A: ‘Hi Mil.’
M: ‘Hi, mam.’
A: ‘Weet je wat ik net hoorde?’
M: ‘Nee, wat?’
A: ‘Nou, het schijnt dat een paracetamolletje helpt tegen een gebroken hart.’
M: ‘Ja, hoor. Ik geloof er niks van.’
A: ‘Echt waar, het was op Braninwashonline.’
M: ‘Hoe dan?
A: ‘Nou, omdat emotionele en fysieke pijn in je hersenen ongeveer hetzelfde werken, kun je ook tegen emotionele pijn een paracetamolletje nemen.’
M: ‘Niet?!’
A: ‘Ja, echt. Het is zelfs zo dat als je mensen met hevige liefdesverdriet-pijn onder een scanner legt, dat je dan dezelfde hersengebieden ziet oplichten als bij mensen met hevige fysieke pijn.’

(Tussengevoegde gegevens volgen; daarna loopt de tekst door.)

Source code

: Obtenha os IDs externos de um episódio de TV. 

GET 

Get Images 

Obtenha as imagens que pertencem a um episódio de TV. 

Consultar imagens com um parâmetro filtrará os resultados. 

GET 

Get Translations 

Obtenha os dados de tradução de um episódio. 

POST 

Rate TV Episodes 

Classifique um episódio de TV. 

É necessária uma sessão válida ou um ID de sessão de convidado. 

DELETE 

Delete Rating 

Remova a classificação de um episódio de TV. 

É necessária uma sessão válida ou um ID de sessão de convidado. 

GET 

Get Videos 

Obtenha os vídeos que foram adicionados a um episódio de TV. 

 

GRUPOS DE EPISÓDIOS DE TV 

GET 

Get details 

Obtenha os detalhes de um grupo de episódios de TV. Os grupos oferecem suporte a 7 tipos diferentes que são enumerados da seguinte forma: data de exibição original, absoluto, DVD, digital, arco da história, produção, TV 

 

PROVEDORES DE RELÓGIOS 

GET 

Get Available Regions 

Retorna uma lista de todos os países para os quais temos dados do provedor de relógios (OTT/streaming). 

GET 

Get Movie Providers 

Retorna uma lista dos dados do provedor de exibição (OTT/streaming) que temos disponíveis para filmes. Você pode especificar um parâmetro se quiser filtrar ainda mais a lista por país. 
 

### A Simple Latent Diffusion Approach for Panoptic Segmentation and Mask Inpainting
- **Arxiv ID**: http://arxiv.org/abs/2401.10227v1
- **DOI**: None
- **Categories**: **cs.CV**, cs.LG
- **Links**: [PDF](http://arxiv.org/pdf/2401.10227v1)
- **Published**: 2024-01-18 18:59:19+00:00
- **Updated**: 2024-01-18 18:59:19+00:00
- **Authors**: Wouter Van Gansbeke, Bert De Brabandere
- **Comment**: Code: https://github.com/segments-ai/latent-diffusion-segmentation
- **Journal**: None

M: ‘Hou toch op! Echt? Dus met een paracetamolletje is je liefdesverdriet weg?!’’
A: ‘Niet helemaal. Maar het kan er wel de scherpe randjes vanaf halen. Doordat het op dezelfde pijncentra in je hersenen werkt. Wist je dat liefde zich eigenlijk in je hoofd bevindt en niet in je hart?’
M: ‘Dus als je liefdesverdriet hebt, zit het in je hoofd?’
A: ‘Ja, je hebt eigenlijk een gebroken hoofd en geen gebroken hart. Althans, zo vertellen ze dat.’
M: ‘Ongelofelijk. Nooit geweten.’
A: ‘Interessant, hè?’
M: ‘Ja, waar een paracetamolletje al niet allemaal goed voor is.’
A: ‘Voel jij je inmiddels alweer wat beter?’
M: ‘Niet echt. Ik blijf ziek.’
A: ‘Wanneer ben je er nou eindelijk een keer van af?’
M: ‘Komt goed, mam. Oma zei altijd, ‘Voordat je een jongetje bent, is het wel over.’’
A: ‘Ik hoop het, lieverd.’
M: ‘Maak je nou maar geen zorgen.’
A: ‘Dat is wat moeders doen.’
M: ‘Weet ik.’
A: ‘Dat doe jij ook over jouw kleintjes. En ik ook trouwens.’
M: ‘Ja, wat dat betreft, heb jij een dubbele portie. Kind en kleinkinderen. Maar maak je niet zo druk, mam. Dat heeft geen zin. Alles kost tijd. Ziek zijn ook. Dus komt goed. Laten we het gesprek een beetje luchtig houden.’
A: ‘Ik doe mijn best. Maar je weet toch wat ze zeggen; kleine kinderen, kleine zorgen. Grote kinderen, grote zorgen.’
M: ‘Nou, dan hoef je je om mij dus geen zorgen te maken, ik ben geen kind meer.’
A: ‘Jij blijf altijd mijn kind.’
M: ‘Ik weet het, mam. Maar het komt goed. Ben gewoon een beetje ziek, meer niet. Laat het los.’
A: ‘Ok. Ik probeer het los te laten.’
M: ‘Wat ga je verder doen vandaag?’
A: ‘Wat ik net zei. Het proberen los te laten. Maar nee, het lukt niet. Ik ben pas gerust als jij weer beter bent.’
M: ‘Mam, denk er niet aan.’
A: ‘Ik probeer het. Nee, het gaat niet. Jakkes, ik krijg hoofdpijn van dat wegdrukken van die gedachten.’
M: ‘Nou, dat is toch mooi. Goed gedaan, mam. Neem gauw een paracetamolletje, ben je overal van af.’